* [REQUIRED WORK]
Once the line containing "G01X38100Y79760D03*" is found in the entries below, reproduce it and every line after it, stopping at and including the line containing "G01X7189Y18800D03*"; reproduce nothing else, and keep each line exact.

* [INFORMATION GIVEN]

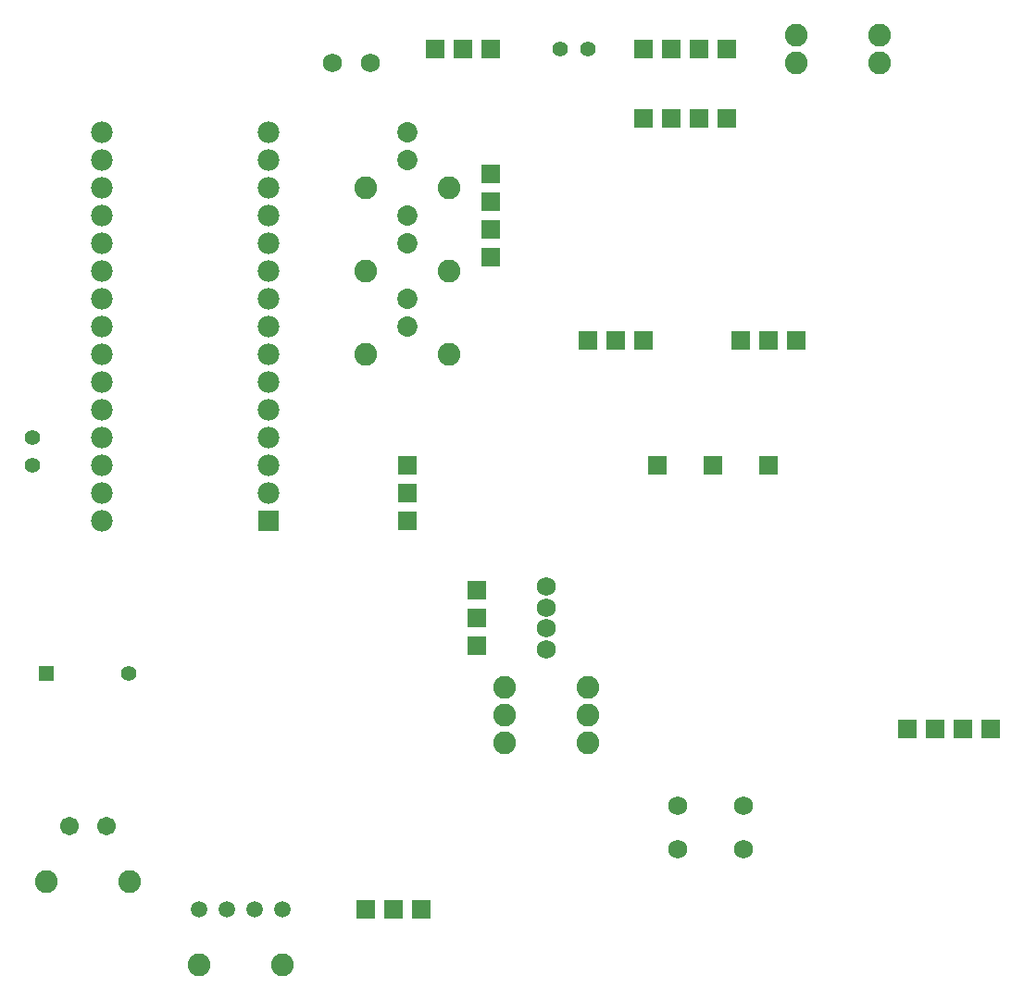
<source format=gbs>
G04 Layer: BottomSolderMaskLayer*
G04 EasyEDA v5.9.42, Wed, 06 Mar 2019 16:08:20 GMT*
G04 Gerber Generator version 0.2*
G04 Scale: 100 percent, Rotated: No, Reflected: No *
G04 Dimensions in millimeters *
G04 leading zeros omitted , absolute positions ,3 integer and 3 decimal *
%FSLAX33Y33*%
%MOMM*%
G90*
G71D02*

%ADD15R,1.778000X1.778000*%
%ADD31C,1.854200*%
%ADD32C,2.082800*%
%ADD33R,1.981200X1.981200*%
%ADD34C,1.981200*%
%ADD35C,1.703197*%
%ADD36C,1.498600*%
%ADD37C,1.397000*%
%ADD38C,1.727200*%
%ADD39R,1.403198X1.403198*%
%ADD40C,1.403198*%

%LPD*%
G54D31*
G01X38100Y82300D03*
G01X38100Y79760D03*
G01X38100Y74680D03*
G01X38100Y72140D03*
G01X38100Y67060D03*
G01X38100Y64520D03*
G54D32*
G01X34290Y77220D03*
G01X41910Y77220D03*
G01X34290Y69600D03*
G01X41910Y69600D03*
G01X34290Y61980D03*
G01X41910Y61980D03*
G01X5080Y13720D03*
G01X12700Y13720D03*
G54D33*
G01X25400Y46740D03*
G54D34*
G01X25400Y49280D03*
G01X25400Y51820D03*
G01X25400Y54360D03*
G01X25400Y56900D03*
G01X25400Y59440D03*
G01X25400Y61980D03*
G01X25400Y64520D03*
G01X25400Y67060D03*
G01X25400Y69600D03*
G01X25400Y72140D03*
G01X25400Y74680D03*
G01X25400Y77220D03*
G01X25400Y79760D03*
G01X25400Y82300D03*
G01X10160Y46740D03*
G01X10160Y49280D03*
G01X10160Y51820D03*
G01X10160Y54360D03*
G01X10160Y56900D03*
G01X10160Y59440D03*
G01X10160Y61980D03*
G01X10160Y64520D03*
G01X10160Y67060D03*
G01X10160Y69600D03*
G01X10160Y72140D03*
G01X10160Y74680D03*
G01X10160Y77220D03*
G01X10160Y79760D03*
G01X10160Y82300D03*
G54D15*
G01X64770Y83570D03*
G01X67310Y83570D03*
G54D32*
G01X54610Y31500D03*
G01X46990Y31500D03*
G01X54610Y28960D03*
G01X46990Y28960D03*
G01X54610Y26420D03*
G01X46990Y26420D03*
G54D35*
G01X7189Y18800D03*
G01X10590Y18800D03*
G54D32*
G01X73660Y88650D03*
G01X81280Y88650D03*
G01X73660Y91190D03*
G01X81280Y91190D03*
G54D36*
G01X19050Y11180D03*
G01X21590Y11180D03*
G01X24130Y11180D03*
G01X26670Y11180D03*
G54D32*
G01X26670Y6100D03*
G01X19050Y6100D03*
G54D37*
G01X3810Y51820D03*
G01X3810Y54360D03*
G01X52070Y89920D03*
G01X54610Y89920D03*
G54D38*
G01X31261Y88650D03*
G01X34778Y88650D03*
G54D15*
G01X40640Y89920D03*
G54D38*
G01X50798Y35000D03*
G01X50801Y36902D03*
G01X50798Y38799D03*
G01X50798Y40699D03*
G54D15*
G01X71120Y51820D03*
G01X86360Y27690D03*
G01X88900Y27690D03*
G01X91440Y27690D03*
G01X83820Y27690D03*
G01X45720Y73410D03*
G01X45720Y75950D03*
G01X45720Y78490D03*
G01X45720Y70870D03*
G01X45720Y89920D03*
G01X59690Y89920D03*
G01X62230Y89920D03*
G54D38*
G01X68833Y20673D03*
G01X62834Y20673D03*
G01X68833Y16672D03*
G01X62834Y16672D03*
G54D15*
G01X43180Y89920D03*
G01X59690Y83570D03*
G01X62230Y83570D03*
G01X66040Y51820D03*
G54D39*
G01X5090Y32770D03*
G54D40*
G01X12689Y32770D03*
G54D15*
G01X54610Y63250D03*
G01X59690Y63250D03*
G01X68580Y63250D03*
G01X73660Y63250D03*
G01X44450Y40390D03*
G01X44450Y37850D03*
G01X44450Y35310D03*
G01X57150Y63250D03*
G01X71120Y63250D03*
G01X38100Y49280D03*
G01X38100Y46740D03*
G01X34290Y11180D03*
G01X36830Y11180D03*
G01X39370Y11180D03*
G01X38100Y51820D03*
G01X64770Y89920D03*
G01X67310Y89920D03*
G01X60960Y51820D03*
M00*
M02*

</source>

* [EXERCISE OUTPUT]
G01X38100Y79760D03*
G01X38100Y74680D03*
G01X38100Y72140D03*
G01X38100Y67060D03*
G01X38100Y64520D03*
G54D32*
G01X34290Y77220D03*
G01X41910Y77220D03*
G01X34290Y69600D03*
G01X41910Y69600D03*
G01X34290Y61980D03*
G01X41910Y61980D03*
G01X5080Y13720D03*
G01X12700Y13720D03*
G54D33*
G01X25400Y46740D03*
G54D34*
G01X25400Y49280D03*
G01X25400Y51820D03*
G01X25400Y54360D03*
G01X25400Y56900D03*
G01X25400Y59440D03*
G01X25400Y61980D03*
G01X25400Y64520D03*
G01X25400Y67060D03*
G01X25400Y69600D03*
G01X25400Y72140D03*
G01X25400Y74680D03*
G01X25400Y77220D03*
G01X25400Y79760D03*
G01X25400Y82300D03*
G01X10160Y46740D03*
G01X10160Y49280D03*
G01X10160Y51820D03*
G01X10160Y54360D03*
G01X10160Y56900D03*
G01X10160Y59440D03*
G01X10160Y61980D03*
G01X10160Y64520D03*
G01X10160Y67060D03*
G01X10160Y69600D03*
G01X10160Y72140D03*
G01X10160Y74680D03*
G01X10160Y77220D03*
G01X10160Y79760D03*
G01X10160Y82300D03*
G54D15*
G01X64770Y83570D03*
G01X67310Y83570D03*
G54D32*
G01X54610Y31500D03*
G01X46990Y31500D03*
G01X54610Y28960D03*
G01X46990Y28960D03*
G01X54610Y26420D03*
G01X46990Y26420D03*
G54D35*
G01X7189Y18800D03*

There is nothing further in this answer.